Créer de l’emploi
« Emploi », mot magique. « Créer de l’emploi », formule qui permet tout, qui couvre tout. Toutes les saloperies, bien souvent. Ce qui crée de l’emploi – ou prétend en créer – est sacré. Cloue le bec du contradicteur.
J’entends dans le poste qu’une autoroute va ravager le Marais poitevin, site pourtant archi-protégé, classé parc naturel par les Autorités. Ces mêmes Autorités qui interdisent – à juste titre – qu’on modifie si peu que ce soit ces lieux extraordinaires, riches d’une faune et d’une flore à peu près uniques, ces mêmes Autorités, d’un trait de plume, foutent tout en l’air, et vas-y donc ! L’autoroute – puisque, paraît-il, elle est nécessaire – pouvait passer sans dommage très au large du site « protégé ». Mais non, c’est là qu’elle passera, en plein milieu, oui, ainsi en avons-nous décidé, nous, Autorités, qui savons ce qui est bon pour vous.
Bien sûr, les associations de protection de la nature se mobilisent, proposent des contre-projets, manifestent.

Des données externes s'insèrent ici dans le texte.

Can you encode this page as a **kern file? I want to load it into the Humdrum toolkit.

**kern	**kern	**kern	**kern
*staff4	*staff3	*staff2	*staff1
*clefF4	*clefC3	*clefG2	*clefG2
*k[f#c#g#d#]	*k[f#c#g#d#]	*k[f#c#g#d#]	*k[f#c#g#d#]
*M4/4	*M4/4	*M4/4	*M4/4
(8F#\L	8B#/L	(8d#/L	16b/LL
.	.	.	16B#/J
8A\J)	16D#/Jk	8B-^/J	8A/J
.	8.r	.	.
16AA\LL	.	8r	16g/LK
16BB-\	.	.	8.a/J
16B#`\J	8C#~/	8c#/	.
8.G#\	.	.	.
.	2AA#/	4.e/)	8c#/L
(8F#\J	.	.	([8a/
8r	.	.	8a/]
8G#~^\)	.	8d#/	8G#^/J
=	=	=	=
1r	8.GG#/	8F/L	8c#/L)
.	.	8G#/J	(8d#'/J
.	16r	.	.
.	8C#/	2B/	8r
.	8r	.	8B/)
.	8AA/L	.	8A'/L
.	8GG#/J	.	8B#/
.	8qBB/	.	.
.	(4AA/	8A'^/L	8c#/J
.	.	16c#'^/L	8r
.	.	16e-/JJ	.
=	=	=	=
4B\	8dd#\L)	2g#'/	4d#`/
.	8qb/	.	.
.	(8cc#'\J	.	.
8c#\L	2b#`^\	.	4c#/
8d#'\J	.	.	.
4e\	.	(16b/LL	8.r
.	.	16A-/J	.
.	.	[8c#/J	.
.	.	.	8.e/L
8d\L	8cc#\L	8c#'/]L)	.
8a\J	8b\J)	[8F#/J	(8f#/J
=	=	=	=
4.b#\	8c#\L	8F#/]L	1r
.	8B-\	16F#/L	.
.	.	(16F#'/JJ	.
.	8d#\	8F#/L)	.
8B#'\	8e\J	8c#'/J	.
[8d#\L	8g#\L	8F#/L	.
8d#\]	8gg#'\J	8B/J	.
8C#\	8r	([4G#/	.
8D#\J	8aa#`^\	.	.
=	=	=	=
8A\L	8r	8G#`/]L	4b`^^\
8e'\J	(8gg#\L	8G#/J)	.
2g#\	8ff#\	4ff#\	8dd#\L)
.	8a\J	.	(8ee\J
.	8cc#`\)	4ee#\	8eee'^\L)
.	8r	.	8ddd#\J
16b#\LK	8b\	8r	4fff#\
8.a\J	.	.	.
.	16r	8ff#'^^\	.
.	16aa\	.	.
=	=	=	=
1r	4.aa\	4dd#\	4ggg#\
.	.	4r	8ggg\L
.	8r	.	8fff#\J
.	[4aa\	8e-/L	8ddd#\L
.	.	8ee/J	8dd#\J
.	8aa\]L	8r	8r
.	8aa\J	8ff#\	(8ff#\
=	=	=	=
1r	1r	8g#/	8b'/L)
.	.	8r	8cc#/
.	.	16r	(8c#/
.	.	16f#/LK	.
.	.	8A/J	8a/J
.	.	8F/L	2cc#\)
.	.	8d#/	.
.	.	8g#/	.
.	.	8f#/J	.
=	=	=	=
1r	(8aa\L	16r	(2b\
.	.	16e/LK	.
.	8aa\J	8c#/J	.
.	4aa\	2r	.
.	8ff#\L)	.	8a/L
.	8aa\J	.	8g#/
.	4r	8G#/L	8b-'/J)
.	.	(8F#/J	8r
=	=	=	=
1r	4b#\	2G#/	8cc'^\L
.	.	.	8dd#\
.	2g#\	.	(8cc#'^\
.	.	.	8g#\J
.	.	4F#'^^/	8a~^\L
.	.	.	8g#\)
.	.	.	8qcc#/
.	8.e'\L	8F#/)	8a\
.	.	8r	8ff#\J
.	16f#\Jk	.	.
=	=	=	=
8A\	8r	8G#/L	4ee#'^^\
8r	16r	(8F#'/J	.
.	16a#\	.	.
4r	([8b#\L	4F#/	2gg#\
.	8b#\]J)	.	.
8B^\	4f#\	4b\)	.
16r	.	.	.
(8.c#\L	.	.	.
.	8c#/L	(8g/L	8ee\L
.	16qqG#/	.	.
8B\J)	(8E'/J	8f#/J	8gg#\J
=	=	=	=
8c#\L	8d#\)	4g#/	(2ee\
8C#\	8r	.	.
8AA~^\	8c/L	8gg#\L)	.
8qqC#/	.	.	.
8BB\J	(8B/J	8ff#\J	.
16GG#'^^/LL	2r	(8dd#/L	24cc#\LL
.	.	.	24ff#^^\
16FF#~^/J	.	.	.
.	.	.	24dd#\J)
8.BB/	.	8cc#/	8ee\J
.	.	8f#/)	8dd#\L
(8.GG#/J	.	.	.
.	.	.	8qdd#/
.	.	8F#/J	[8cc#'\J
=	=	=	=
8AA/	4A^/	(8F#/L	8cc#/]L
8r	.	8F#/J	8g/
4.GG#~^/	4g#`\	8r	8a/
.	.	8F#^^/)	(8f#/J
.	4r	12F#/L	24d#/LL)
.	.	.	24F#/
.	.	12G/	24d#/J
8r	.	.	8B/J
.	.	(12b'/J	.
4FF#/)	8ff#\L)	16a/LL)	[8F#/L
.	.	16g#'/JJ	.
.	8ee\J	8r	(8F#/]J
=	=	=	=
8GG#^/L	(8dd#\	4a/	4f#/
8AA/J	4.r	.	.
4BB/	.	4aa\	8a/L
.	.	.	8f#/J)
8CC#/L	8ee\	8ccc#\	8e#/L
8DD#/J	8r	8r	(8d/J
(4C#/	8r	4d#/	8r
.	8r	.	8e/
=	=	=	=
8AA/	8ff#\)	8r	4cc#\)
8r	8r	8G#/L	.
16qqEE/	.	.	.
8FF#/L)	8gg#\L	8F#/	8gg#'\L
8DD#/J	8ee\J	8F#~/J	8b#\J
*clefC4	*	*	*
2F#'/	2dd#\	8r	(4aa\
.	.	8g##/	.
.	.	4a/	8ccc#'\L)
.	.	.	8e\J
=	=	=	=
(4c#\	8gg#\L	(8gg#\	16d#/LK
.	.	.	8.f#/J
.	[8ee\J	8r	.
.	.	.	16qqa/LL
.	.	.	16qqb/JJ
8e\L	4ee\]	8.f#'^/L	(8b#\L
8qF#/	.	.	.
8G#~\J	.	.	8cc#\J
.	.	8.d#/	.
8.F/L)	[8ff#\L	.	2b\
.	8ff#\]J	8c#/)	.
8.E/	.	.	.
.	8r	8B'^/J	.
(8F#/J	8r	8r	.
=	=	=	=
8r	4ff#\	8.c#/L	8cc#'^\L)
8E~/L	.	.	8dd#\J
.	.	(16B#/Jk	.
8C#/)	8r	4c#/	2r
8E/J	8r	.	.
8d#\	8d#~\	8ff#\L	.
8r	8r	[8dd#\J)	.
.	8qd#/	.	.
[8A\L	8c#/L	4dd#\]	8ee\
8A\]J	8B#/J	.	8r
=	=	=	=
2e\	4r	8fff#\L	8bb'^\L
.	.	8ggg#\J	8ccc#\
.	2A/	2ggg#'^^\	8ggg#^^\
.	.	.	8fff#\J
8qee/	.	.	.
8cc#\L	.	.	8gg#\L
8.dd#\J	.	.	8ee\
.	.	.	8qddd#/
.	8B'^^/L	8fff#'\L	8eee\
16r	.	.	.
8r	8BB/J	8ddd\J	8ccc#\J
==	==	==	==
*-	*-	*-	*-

Le gars de la télé tend le micro au barbu (Déjà, hein : un barbu ! La France profonde se demande pourquoi les défenseurs de la fleurette ont tous cet air ex-hippie, baba-cool et brûle-Sorbonne…), puis, avec un sourire protecteur (« Il faut entendre les deux sons de cloche. Vous avez entendu les “contre”, je donne maintenant la parole au “pour” »), tend le micro à un brave maire du cru, chafouin mais bon genre, lui. « Parfaitement, moi je suis pour. L’autoroute apportera de l’animation dans le pays. J’ai déjà reçu des propositions d’usines, au cas où ça se ferait. Cela créerait une soixantaine d’emplois dans les communes environnantes. » Ça, c’est du sérieux, ça. Les mots sacrés ont été prononcés : « créer de l’emploi ». Tu peux toujours t’amener avec ta faune et ta flore.
Le même jour, même journal télévisé, le gars annonce gaillardement : « Renault licencie quinze mille emplois. » Eh bien, voilà, une soixantaine de ces braves gens vont être recasés, nous pouvons dormir tranquilles, la faune, la flore et le marais n’ont pas été sacrifiés en vain.
La publicité fait vendre, donc fait tourner l’usine, donc assure de l’emploi. La publicité est par conséquent l’activité maîtresse, celle qui tient toutes les autres dans sa main. La publicité est généreuse, la publicité est sainte, la publicité est belle, la publicité est culturelle, oser la critiquer est sacrilège.
« Euro-Disneyland », cet abcès purulent qui déjà dévore la bonne terre à blé de Brie et fera bientôt de l’Île-de-France tout à la fois la garderie d’enfants et le bordel de l’Europe, « créera de l’emploi ». Surtout pour les cadres dirigeants, les artistes et les techniciens américains, les Français étant bien contents de se faire balayeurs…
À Palerme (Sicile), la Mafia tue, intoxique, pourrit tout. La population de la ville est massivement, bien que sournoisement, pro-Mafia : si, du jour au lendemain, la police réussissait à stopper les activités de la Mafia, vingt à trente mille travailleurs divers se retrouveraient au chômage. La Mafia est sacrée, la Mafia crée de l’emploi.